Kirkus Reviews described Leah Stewart’s latest novel, The New Neighbor, like this: “Stewart’s prose is remarkable for its well-shaped sentences and nonshowy but sharp observations. Quietly incisive.” Quiet is a great word for this novel. It’s not trying to knock your socks off and blow your mind with fireworks and loudspeakers. Rather, it offers a gentle intertwining of two character-driven mysteries. An elderly woman and a young mother become neighbors, and — page by page, chapter by chapter — we learn their backstories.
What makes this an especially enjoyable read for our local crowd is that the story is set in Sewanee, Tennessee — “the mountain” just down the road from Nashville, where so many of our customers went to school or have ties of some sort. We asked Stewart to tell us a bit about the importance of that place to her novel and to her own life story as a writer.
I’ve set all of my novels in different places, each time choosing one with an atmosphere that suited the story I wanted to tell, one that fit my characters’ emotional states as well as the novel’s themes. I knew from the beginning that The New Neighbor would take place in Sewanee. Both of my characters choose to be alone and yet long for connection, and a place like Sewanee offers the possibility of both. Its isolation promises solitude, its small size promises that everywhere you go you’ll see someone you know.
If you’re lucky, as you’re writing a novel your choices will lead you into interesting, unexpected territory. As I started describing Sewanee, and returning to the writers’ colony there to work, I remembered that the place itself is magic, a magic that I began to try to write into my characters’ experience, so that their isolation takes on the feel of an enchantment. Sewanee is on a mountain, ringed by woods in which you can walk and walk and never see another person, enormous boulders covered with moss in all shades of green, the kind of tree-shaded sun-dappled darkness that inspires fantasy novels. Acknowledging this, the writers’ colony is called Rivendell. When I was there in May, I stood at the edge of the bluff with a friend and watched fog fill the bowl of the valley. As we watched, a column of fog like an enormous hand rose out of the bowl and reached toward us, and in just a few minutes we could no longer see the house where we were staying. Poof—the world disappeared.

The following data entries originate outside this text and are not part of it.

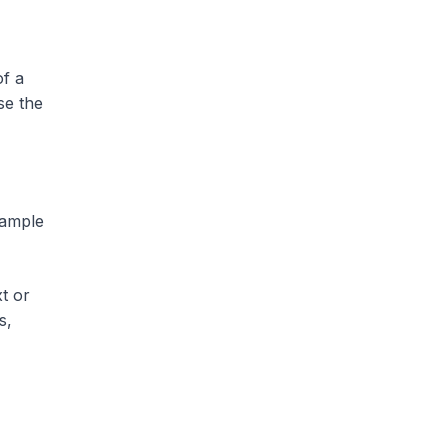
of a
se the
sample
t or
s,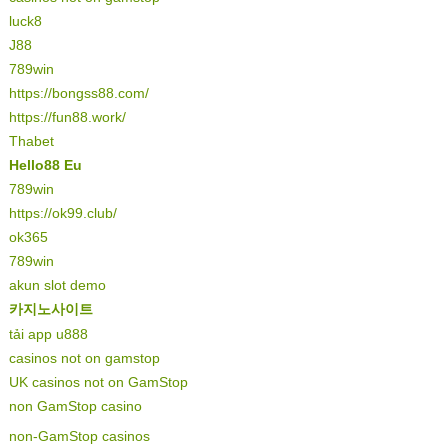
luck8
J88
789win
https://bongss88.com/
https://fun88.work/
Thabet
Hello88 Eu
789win
https://ok99.club/
ok365
789win
akun slot demo
카지노사이트
tải app u888
casinos not on gamstop
UK casinos not on GamStop
non GamStop casino
non-GamStop casinos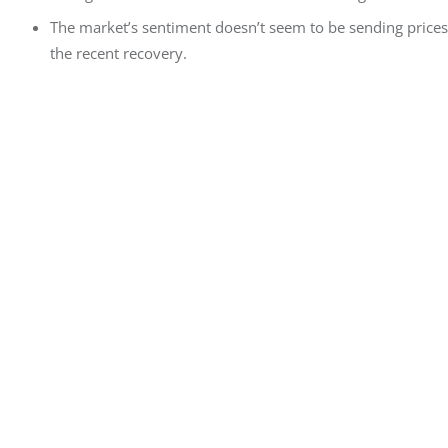
The market’s sentiment doesn’t seem to be sending prices
the recent recovery.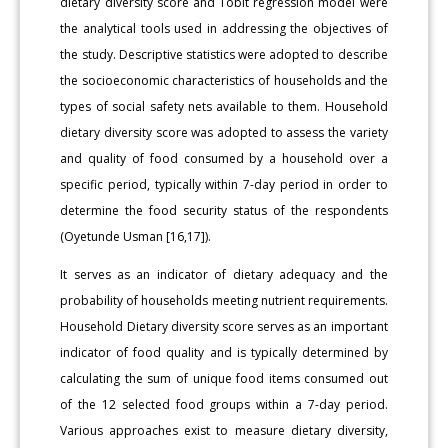
dietary diversity score and Tobit regression model were
the analytical tools used in addressing the objectives of
the study. Descriptive statistics were adopted to describe
the socioeconomic characteristics of households and the
types of social safety nets available to them. Household
dietary diversity score was adopted to assess the variety
and quality of food consumed by a household over a
specific period, typically within 7-day period in order to
determine the food security status of the respondents
(Oyetunde Usman [16,17]).
It serves as an indicator of dietary adequacy and the
probability of households meeting nutrient requirements.
Household Dietary diversity score serves as an important
indicator of food quality and is typically determined by
calculating the sum of unique food items consumed out
of the 12 selected food groups within a 7-day period.
Various approaches exist to measure dietary diversity,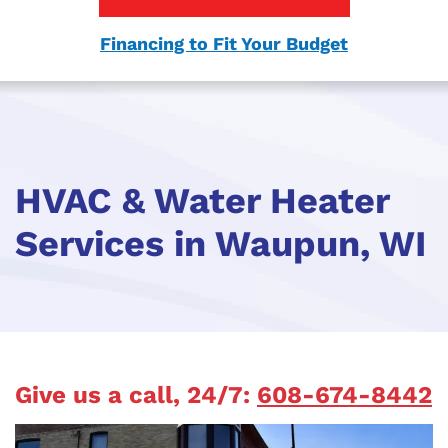
Financing to Fit Your Budget
HVAC & Water Heater
Services in Waupun, WI
Give us a call, 24/7:
608-674-8442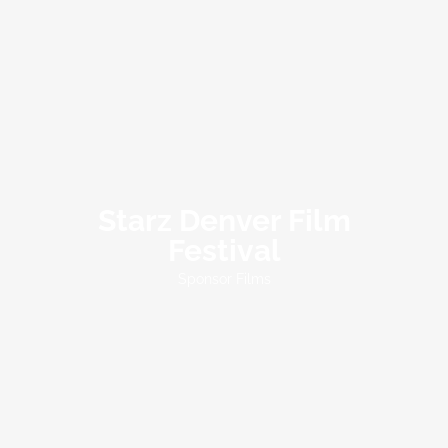
Starz Denver Film
Festival
Sponsor Films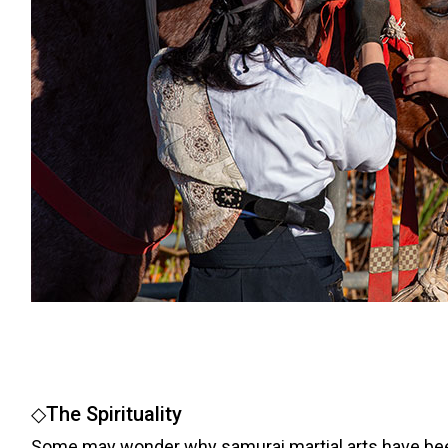
◇The Spirituality
Some may wonder why samurai martial arts have been i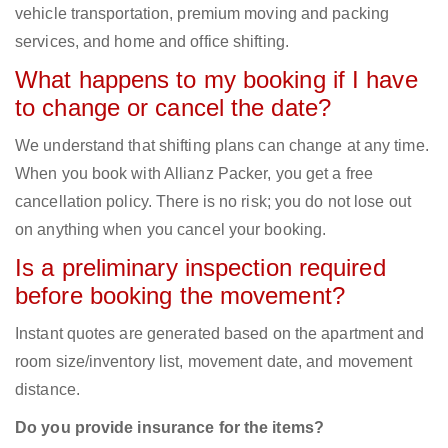
vehicle transportation, premium moving and packing
services, and home and office shifting.
What happens to my booking if I have
to change or cancel the date?
We understand that shifting plans can change at any time.
When you book with Allianz Packer, you get a free
cancellation policy. There is no risk; you do not lose out
on anything when you cancel your booking.
Is a preliminary inspection required
before booking the movement?
Instant quotes are generated based on the apartment and
room size/inventory list, movement date, and movement
distance.
Do you provide insurance for the items?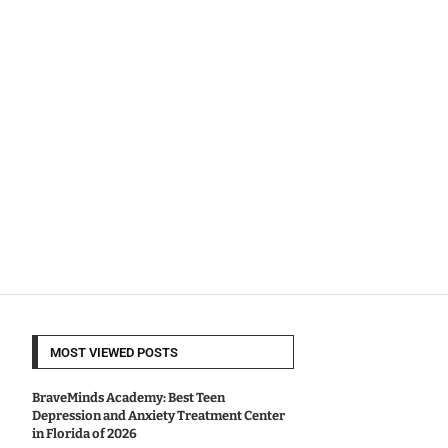
MOST VIEWED POSTS
BraveMinds Academy: Best Teen
Depression and Anxiety Treatment Center
in Florida of 2026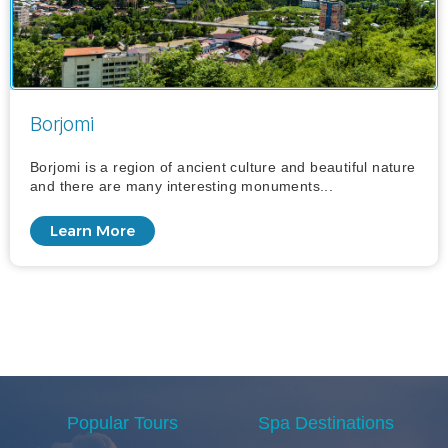
Borjomi
Borjomi is a region of ancient culture and beautiful nature
and there are many interesting monuments...
Learn More
Popular Tours
Spa Destinations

Now, like my characters, I go to Sewanee to escape the world, but when I first went there in 1995 it was to join one, as a member of the staff of the Sewanee Writers’ Conference. I went back every summer for ten years. My friends on staff and I called the place Brigadoon, after the old movie, because for us it was an enchanted village that appeared out of the mist and then vanished again. Like all brief and intense times, those July weeks in Sewanee loom larger in my mind than whole months together of the rest of my life. That first year, I was twenty-one, halfway through my MFA, believing I could (maybe, probably) be a writer but with limited proof that the world agreed. After graduate school I worked as a secretary at Harvard, then a cataloguer in a used bookstore, then a secretary at Duke. When people asked at parties what I did, I said, “I’m a secretary,” because it didn’t yet seem to me that I deserved to say I was a writer. But at Sewanee I was. At Sewanee I stood smoking with Barry Hannah, talking about Jane Austen. (A nonsmoker, I puffed those cigarettes entirely as an excuse to talk to Barry Hannah.) At Sewanee, writers I admired took my manuscripts seriously. I wore a walkie-talkie and drove agents to the airport and rushed around making sure there was wine at dinner, and all the while I felt like a writer. That, too, was a kind of magic.
I keep going back to Sewanee, two or three times a year, to see friends and to write at Rivendell. In Sewanee, I can believe that all times exist at once, because so little about it seems to change, because I remember myself there at 21 and 25 and 30, because it reappears, as I turn off the highway, with all its magic intact. Exit 134 is, for me, the door in the back of the closet.